I’m a member of the Australian Republic Movement, but I agree wholeheartedly with Osmond Chiu: “There have been suggestions that becoming a republic might act as a circuit breaker, enabling us to have a new, more inclusive national day, free of the legacy of invasion and colonisation. While well-meaning, it misjudges the vision of an Australian republic that has been sold to the wider public, a vision that I increasingly do not agree with. The one-word change to the national anthem only emphasises the importance of avoiding empty symbolic changes. I support Australia becoming a republic because a monarchy, even a constitutional one, runs counter to basic principles of equality and democracy. And yet I feel fundamentally ambivalent about the push for an Australian republic. … [U]nless it is a transformative project, a republic will only represent a domestic status quo that does not reflect who we truly are. … To me, the appeal of having an Australian head of state has little resonance if not much else changes. Replacing a hereditary British aristocrat with an elected affluent barrister from a private school, a military officer or a former government minister does not better reflect the diversity or breadth of Australia. Instead, it merely reflects our existing hierarchies, and provides equality of opportunity for our own domestic elites to become the head of state. … A republic, let alone a new national day, without prior truth-telling, a Voice and a treaty with Aboriginal and Torres Strait Islanders will be empty and hollow from its inception.”

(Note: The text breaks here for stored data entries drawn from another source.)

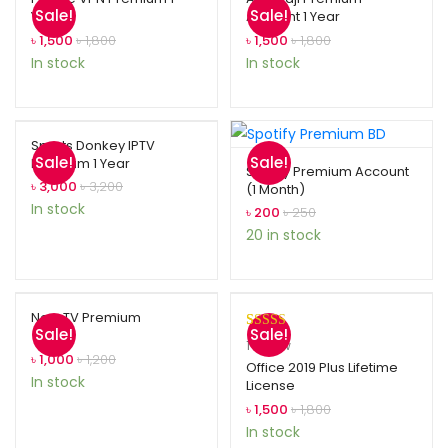
Sale!
Sale!
Year
Account 1 Year
৳
1,500
৳
1,800
৳
1,500
৳
1,800
In stock
In stock
Sports Donkey IPTV
Sale!
Sale!
Premium 1 Year
Spotify Premium Account
৳
3,000
৳
3,200
(1 Month)
In stock
৳
200
৳
250
20 in stock
Now TV Premium
Sale!
Sale!
Rated
1
5.00
1
review
৳
1,000
৳
1,200
out of 5
Office 2019 Plus Lifetime
In stock
License
based on
customer
৳
1,500
৳
1,800
rating
In stock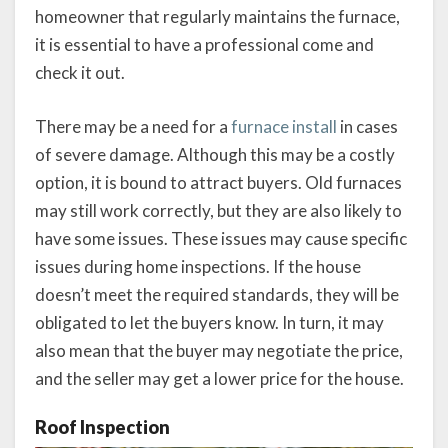
homeowner that regularly maintains the furnace,
it is essential to have a professional come and
check it out.
There may be a need for a
furnace install
in cases
of severe damage. Although this may be a costly
option, it is bound to attract buyers. Old furnaces
may still work correctly, but they are also likely to
have some issues. These issues may cause specific
issues during home inspections. If the house
doesn’t meet the required standards, they will be
obligated to let the buyers know. In turn, it may
also mean that the buyer may negotiate the price,
and the seller may get a lower price for the house.
Roof Inspection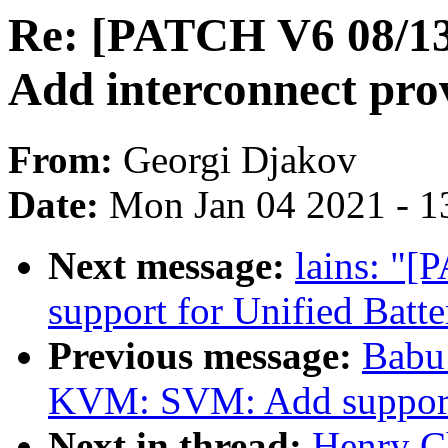
Re: [PATCH V6 08/13]
Add interconnect pro
From:
Georgi Djakov
Date:
Mon Jan 04 2021 - 1
Next message:
lains: "[
support for Unified Batte
Previous message:
Babu
KVM: SVM: Add support
Next in thread:
Henry C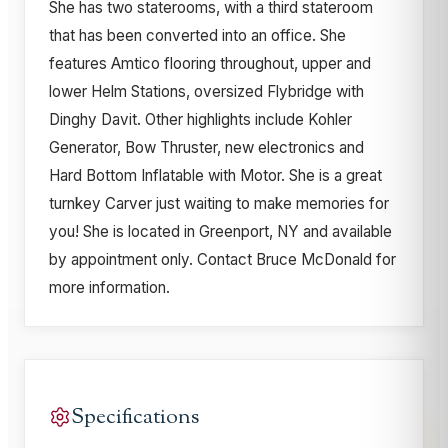
She has two staterooms, with a third stateroom
that has been converted into an office. She
features Amtico flooring throughout, upper and
lower Helm Stations, oversized Flybridge with
Dinghy Davit. Other highlights include Kohler
Generator, Bow Thruster, new electronics and
Hard Bottom Inflatable with Motor. She is a great
turnkey Carver just waiting to make memories for
you! She is located in Greenport, NY and available
by appointment only. Contact Bruce McDonald for
more information.
Specifications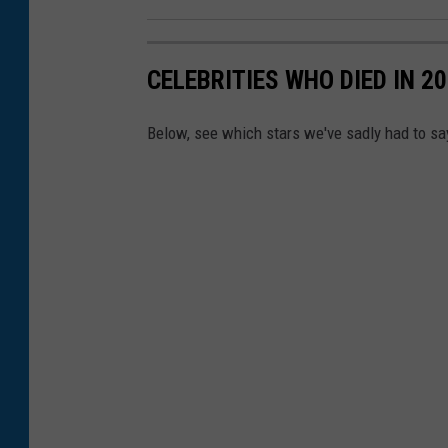
1
1
CELEBRITIES WHO DIED IN 2
E
m
Below, see which stars we've sadly had to sa
m
y
N
o
m
i
n
a
t
i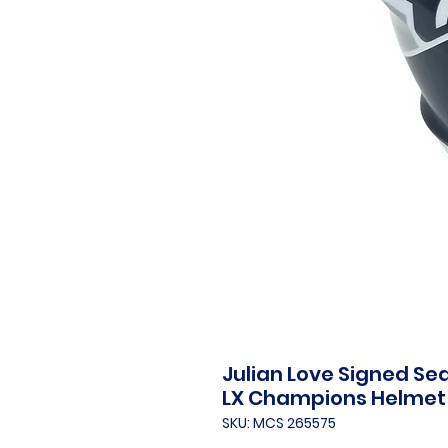
Julian Love Signed Se
LX Champions Helmet
SKU: MCS 265575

Barry Corr: “Australia Day has been a distraction from reality since the ‘Aboriginal Day of Mourning and Protest’ held on ‘the 150thanniversary of the whitemen’s seizure of our country’. … The perpetuation of the myth of Australia Day is a signifier of a floundering democracy; an ever-recurring dog whistle; a bone thrown in the air for the powerless to exhaust themselves in a pointless struggle; a distraction from the real issues of treaty, reparations, and building a just society that acknowledges and addresses the stolen country it’s founded on. The 26th of January is a wandering ghoul, dead, but not knowing it is dead. No one owns it, no one wants to take responsibility for getting rid of it, and no-one knows how to get rid of it. … The legacy of the 26th of January 1788 continues to haunt all of us. From an Aboriginal perspective, Reconciliation is, like Australia Day, a distraction. Aboriginal people and settlers were never united, brought together, or conciliated. However, for the beneficiaries of settlement, reconciliation should be an internal process; a process of clearing the darkling glass, of knowing and being known; of being one with the better angels of charity and loving-kindness. Learning to listen to and acknowledge Country; understanding and taking responsibility for ‘the torment of our powerlessness’ are the first steps in this journey. Know the lies for what they are.”